In 2000, the United Nations assigned measles vaccinations as a progress indicator for its Millennium Development Goal to reduce child mortality by two-thirds by the year 2015. Now, reports generated by the World Health Organization (WHO) and the United Nations Children’s Fund (UNICEF) show that during the period between 2000 to 2015, coverage of MCV1 (the first dose of measles-containing vaccine) increased from 72 percent to 85 percent and measles incidence went down from 146 to 50 cases per 1 million people.

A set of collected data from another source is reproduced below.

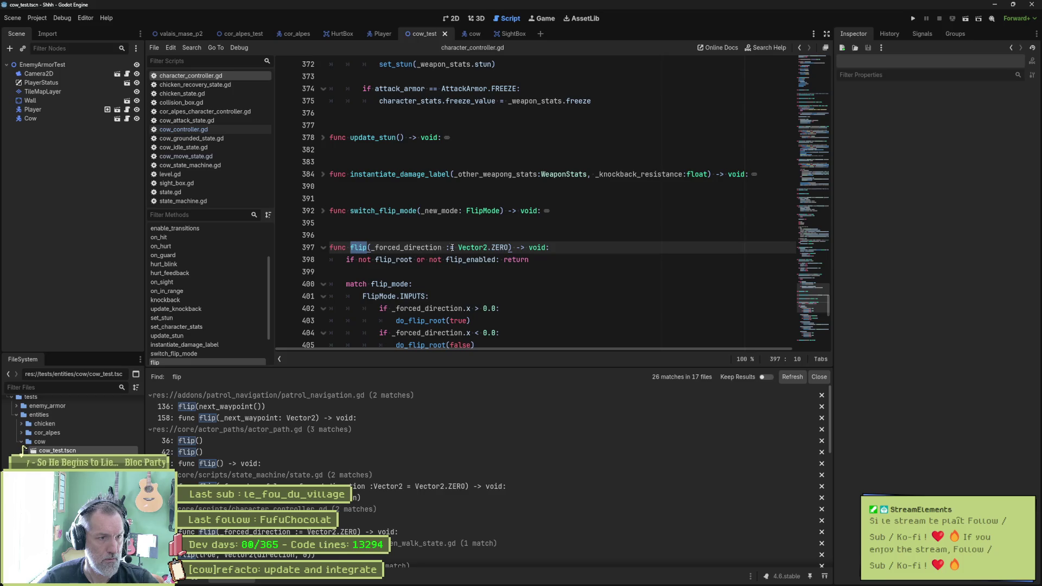
Step: Add flip() before play_animation() in cow_move_state.gd, save, and run cow_test
left_click(212, 156)
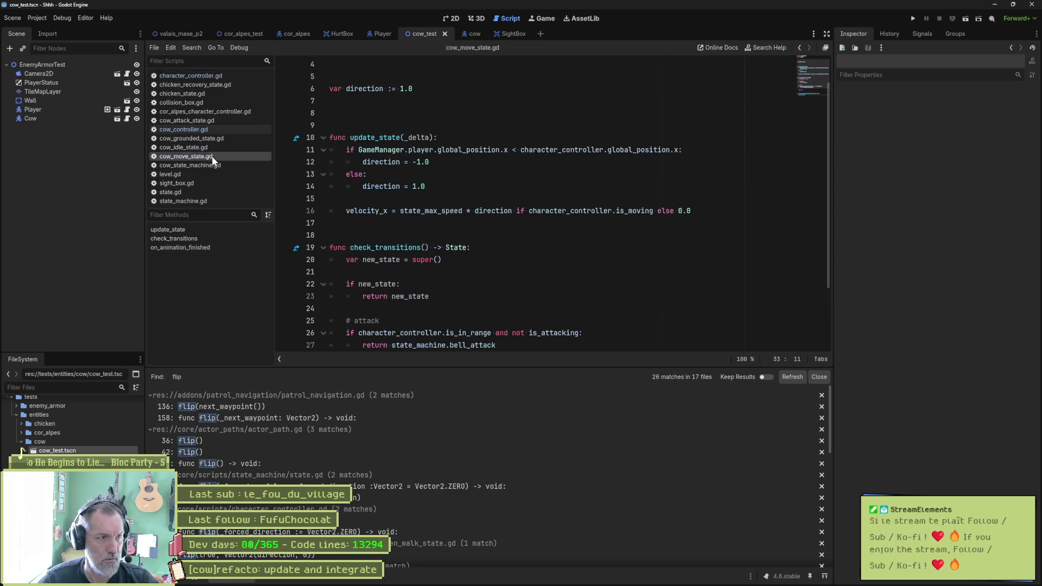
type("nimation()")
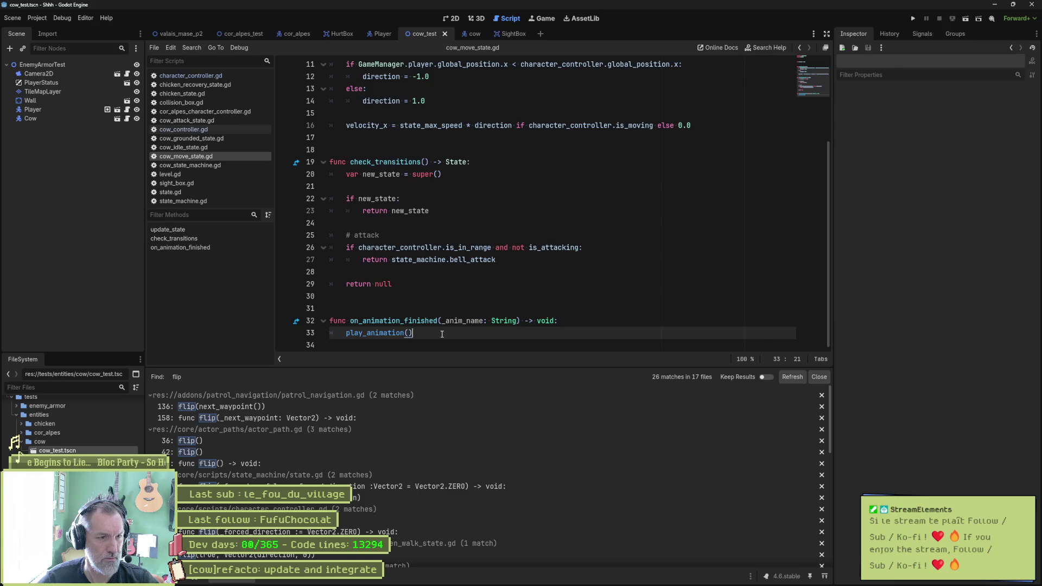
left_click(567, 323)
key("Return")
type("flip()")
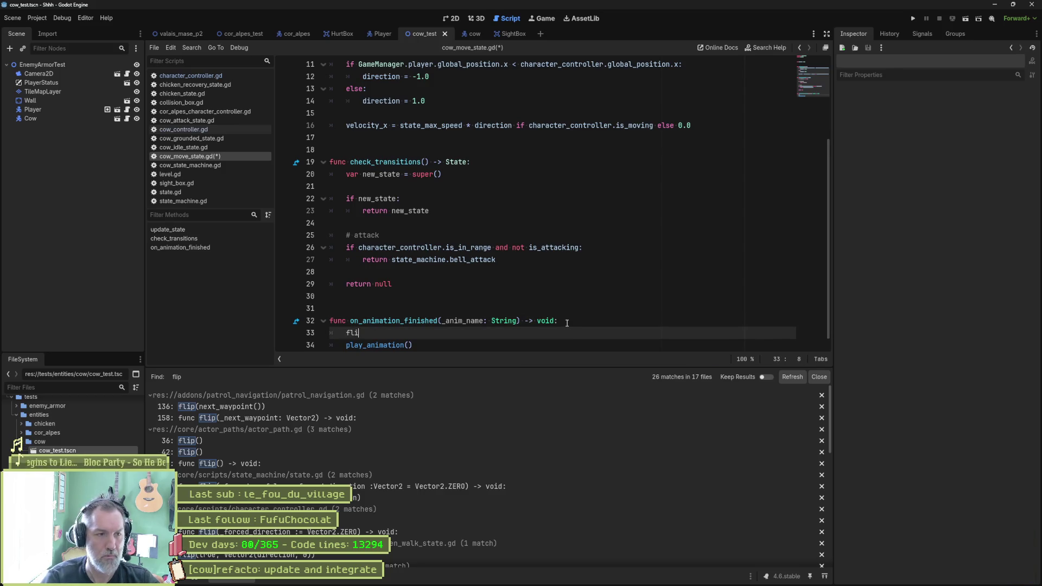
key("ctrl+s")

This has lead the WHO to estimate that over 20 million lives have been saved thanks to the measles vaccine. Given that 2.6 million people were dying from measles every year as recently as the 1980s, that is a remarkable improvement, but the WHO’s report wasn’t all good news — it also revealed that 134,200 children were killed by measles in 2015.
Vaccines are already effective when used on individuals, but they truly shine in communities. Members who are unable to get a vaccine (due to various reasons) will still be protected because of the imunized people around them. This is know as herd immunity, and it has been so effective at suppressing the disease in some areas that people have forgotten how bad measles could get.
Recent outbreaks in the U.S. point to a worrying trend of misinformation and complacency. Some of this stems from the fear that vaccines cause autism. While that theory has been debunked for a long time now, some people refuse to accept that it’s simply unfounded.
Ultimately, vaccines save lives, and removing them from modern society would have disastrous consequences. Smallpox was a deadly disease that claimed around 2 million in the course of a year as recently as 1967. Now, thanks to vaccines, it’s completely irradicated and confined to a lab. That same fate could await measles should the whole world become immunized.